Collected data —
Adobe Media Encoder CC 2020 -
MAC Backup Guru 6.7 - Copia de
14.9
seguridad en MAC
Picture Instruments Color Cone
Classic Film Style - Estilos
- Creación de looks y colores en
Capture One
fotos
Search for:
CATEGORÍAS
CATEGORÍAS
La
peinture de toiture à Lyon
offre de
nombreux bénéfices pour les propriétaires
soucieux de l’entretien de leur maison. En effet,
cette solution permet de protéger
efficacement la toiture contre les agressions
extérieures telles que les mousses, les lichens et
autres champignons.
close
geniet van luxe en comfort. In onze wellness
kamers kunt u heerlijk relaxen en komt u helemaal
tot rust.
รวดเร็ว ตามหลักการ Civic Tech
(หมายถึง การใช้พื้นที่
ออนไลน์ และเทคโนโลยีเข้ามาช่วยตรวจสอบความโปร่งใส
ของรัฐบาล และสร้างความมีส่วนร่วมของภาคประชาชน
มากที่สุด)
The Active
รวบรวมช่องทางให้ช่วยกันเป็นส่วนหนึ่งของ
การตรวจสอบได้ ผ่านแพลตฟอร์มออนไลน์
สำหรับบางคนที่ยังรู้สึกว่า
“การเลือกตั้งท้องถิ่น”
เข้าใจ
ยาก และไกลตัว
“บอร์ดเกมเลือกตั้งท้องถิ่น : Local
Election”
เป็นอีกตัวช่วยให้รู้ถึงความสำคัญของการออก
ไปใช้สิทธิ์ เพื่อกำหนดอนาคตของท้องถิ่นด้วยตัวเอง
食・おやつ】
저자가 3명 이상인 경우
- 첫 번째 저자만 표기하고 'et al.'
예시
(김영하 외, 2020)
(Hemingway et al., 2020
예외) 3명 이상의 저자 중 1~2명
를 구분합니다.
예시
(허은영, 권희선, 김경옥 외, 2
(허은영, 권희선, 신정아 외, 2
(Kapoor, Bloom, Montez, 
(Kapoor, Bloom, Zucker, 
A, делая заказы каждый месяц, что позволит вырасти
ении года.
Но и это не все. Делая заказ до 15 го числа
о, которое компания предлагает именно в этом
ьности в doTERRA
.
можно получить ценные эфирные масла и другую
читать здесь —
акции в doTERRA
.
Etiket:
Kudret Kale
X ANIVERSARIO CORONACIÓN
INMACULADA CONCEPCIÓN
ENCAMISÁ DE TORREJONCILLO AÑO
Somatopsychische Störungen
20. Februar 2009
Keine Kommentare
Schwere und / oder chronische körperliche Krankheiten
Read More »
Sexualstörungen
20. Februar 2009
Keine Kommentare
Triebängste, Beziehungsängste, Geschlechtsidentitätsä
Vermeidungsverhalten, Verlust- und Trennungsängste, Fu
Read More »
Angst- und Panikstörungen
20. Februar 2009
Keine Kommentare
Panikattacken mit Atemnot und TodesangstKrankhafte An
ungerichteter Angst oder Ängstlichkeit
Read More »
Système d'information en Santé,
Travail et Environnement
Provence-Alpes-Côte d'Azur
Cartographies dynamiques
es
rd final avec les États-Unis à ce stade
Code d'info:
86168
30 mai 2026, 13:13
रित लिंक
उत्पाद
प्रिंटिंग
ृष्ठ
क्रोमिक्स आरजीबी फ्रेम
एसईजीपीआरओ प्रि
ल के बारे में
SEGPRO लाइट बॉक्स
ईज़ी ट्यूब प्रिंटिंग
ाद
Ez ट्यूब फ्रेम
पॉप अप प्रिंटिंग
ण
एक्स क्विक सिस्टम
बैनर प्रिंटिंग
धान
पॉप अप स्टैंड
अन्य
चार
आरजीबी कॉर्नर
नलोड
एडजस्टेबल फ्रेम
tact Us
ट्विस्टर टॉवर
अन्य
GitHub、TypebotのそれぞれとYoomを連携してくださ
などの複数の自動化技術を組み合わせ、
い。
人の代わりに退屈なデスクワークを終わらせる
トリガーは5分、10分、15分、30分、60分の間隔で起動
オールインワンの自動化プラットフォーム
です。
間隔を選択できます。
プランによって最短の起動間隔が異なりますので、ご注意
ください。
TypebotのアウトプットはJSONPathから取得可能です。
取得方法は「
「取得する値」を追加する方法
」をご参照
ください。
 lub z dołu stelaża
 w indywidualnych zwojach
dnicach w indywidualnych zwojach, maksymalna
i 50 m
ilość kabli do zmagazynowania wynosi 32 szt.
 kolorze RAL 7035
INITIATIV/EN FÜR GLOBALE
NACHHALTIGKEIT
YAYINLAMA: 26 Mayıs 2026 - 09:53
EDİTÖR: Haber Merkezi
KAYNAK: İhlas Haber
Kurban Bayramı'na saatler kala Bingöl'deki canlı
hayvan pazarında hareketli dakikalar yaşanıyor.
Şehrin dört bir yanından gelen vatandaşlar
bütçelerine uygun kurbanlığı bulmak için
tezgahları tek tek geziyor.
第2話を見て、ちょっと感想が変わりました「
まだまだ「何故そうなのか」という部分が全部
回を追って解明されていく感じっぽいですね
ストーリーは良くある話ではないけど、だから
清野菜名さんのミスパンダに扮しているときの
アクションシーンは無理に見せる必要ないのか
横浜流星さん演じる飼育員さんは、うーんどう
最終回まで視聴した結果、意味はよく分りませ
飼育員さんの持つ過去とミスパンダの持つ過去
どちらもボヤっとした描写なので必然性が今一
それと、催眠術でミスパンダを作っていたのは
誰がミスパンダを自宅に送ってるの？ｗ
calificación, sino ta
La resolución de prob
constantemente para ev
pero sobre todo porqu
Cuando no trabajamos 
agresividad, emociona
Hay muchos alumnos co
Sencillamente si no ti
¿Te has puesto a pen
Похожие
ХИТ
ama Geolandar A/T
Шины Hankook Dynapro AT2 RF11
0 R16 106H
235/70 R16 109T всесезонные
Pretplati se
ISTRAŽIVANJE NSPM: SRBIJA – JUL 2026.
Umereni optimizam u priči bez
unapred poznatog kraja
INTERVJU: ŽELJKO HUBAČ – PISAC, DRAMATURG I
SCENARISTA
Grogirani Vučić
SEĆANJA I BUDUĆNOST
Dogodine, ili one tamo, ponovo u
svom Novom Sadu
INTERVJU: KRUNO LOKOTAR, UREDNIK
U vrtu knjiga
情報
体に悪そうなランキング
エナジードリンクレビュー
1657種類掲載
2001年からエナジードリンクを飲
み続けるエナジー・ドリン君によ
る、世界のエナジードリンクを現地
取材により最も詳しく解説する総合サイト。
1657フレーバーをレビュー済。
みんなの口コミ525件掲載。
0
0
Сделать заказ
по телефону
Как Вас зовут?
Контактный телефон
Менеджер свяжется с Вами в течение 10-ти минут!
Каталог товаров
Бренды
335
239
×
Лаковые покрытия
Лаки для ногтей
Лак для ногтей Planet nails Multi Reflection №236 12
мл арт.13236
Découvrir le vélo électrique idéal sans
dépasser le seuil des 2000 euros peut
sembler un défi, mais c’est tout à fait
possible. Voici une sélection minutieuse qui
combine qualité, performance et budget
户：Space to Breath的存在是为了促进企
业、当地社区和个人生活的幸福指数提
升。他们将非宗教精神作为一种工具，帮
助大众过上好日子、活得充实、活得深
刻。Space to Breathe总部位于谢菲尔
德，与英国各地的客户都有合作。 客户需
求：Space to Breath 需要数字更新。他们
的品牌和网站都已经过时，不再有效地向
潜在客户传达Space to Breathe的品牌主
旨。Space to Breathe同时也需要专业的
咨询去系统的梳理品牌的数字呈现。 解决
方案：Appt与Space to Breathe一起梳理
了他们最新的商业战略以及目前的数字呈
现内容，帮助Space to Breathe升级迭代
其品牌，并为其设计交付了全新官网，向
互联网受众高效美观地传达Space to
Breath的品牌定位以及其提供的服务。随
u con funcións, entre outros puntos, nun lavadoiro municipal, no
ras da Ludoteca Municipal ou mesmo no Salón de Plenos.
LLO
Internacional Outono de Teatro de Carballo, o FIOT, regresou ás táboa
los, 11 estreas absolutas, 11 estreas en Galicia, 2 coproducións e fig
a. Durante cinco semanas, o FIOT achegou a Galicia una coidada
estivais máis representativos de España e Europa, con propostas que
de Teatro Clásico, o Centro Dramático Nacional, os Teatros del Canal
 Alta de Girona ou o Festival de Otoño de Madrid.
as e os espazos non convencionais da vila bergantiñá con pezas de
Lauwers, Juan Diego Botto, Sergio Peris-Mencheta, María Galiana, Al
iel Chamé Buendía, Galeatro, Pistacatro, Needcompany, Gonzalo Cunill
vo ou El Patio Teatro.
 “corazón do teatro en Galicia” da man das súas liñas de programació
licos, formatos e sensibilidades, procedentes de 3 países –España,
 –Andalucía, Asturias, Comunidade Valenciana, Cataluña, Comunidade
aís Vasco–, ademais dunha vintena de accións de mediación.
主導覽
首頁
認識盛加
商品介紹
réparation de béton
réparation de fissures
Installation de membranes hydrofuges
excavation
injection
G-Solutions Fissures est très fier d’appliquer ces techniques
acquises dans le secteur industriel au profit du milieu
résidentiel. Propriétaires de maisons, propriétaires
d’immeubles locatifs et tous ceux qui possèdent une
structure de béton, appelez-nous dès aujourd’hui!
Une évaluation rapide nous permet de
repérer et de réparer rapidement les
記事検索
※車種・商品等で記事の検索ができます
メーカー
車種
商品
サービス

JOB —
Using the records above, count the lines that hold the string "permet", and give back only the result.

COMPLETED TASK —
2